## THE PROBLEM
Return each line of the records holding the string "requested".

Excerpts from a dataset
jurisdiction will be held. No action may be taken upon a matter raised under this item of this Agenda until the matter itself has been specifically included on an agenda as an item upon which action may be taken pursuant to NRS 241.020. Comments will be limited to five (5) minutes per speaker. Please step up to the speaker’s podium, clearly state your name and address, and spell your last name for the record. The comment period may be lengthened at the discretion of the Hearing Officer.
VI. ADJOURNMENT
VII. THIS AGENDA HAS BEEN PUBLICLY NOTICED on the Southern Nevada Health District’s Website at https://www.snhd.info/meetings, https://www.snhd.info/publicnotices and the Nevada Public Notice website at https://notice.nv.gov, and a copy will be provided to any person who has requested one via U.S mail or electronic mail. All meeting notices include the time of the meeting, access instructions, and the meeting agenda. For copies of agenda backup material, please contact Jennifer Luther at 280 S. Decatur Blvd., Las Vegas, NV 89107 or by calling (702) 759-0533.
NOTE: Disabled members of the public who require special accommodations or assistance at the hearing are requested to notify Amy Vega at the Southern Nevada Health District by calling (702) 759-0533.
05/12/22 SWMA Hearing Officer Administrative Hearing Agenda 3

## EXERCISE SOLUTION
VII. THIS AGENDA HAS BEEN PUBLICLY NOTICED on the Southern Nevada Health District’s Website at https://www.snhd.info/meetings, https://www.snhd.info/publicnotices and the Nevada Public Notice website at https://notice.nv.gov, and a copy will be provided to any person who has requested one via U.S mail or electronic mail. All meeting notices include the time of the meeting, access instructions, and the meeting agenda. For copies of agenda backup material, please contact Jennifer Luther at 280 S. Decatur Blvd., Las Vegas, NV 89107 or by calling (702) 759-0533.
NOTE: Disabled members of the public who require special accommodations or assistance at the hearing are requested to notify Amy Vega at the Southern Nevada Health District by calling (702) 759-0533.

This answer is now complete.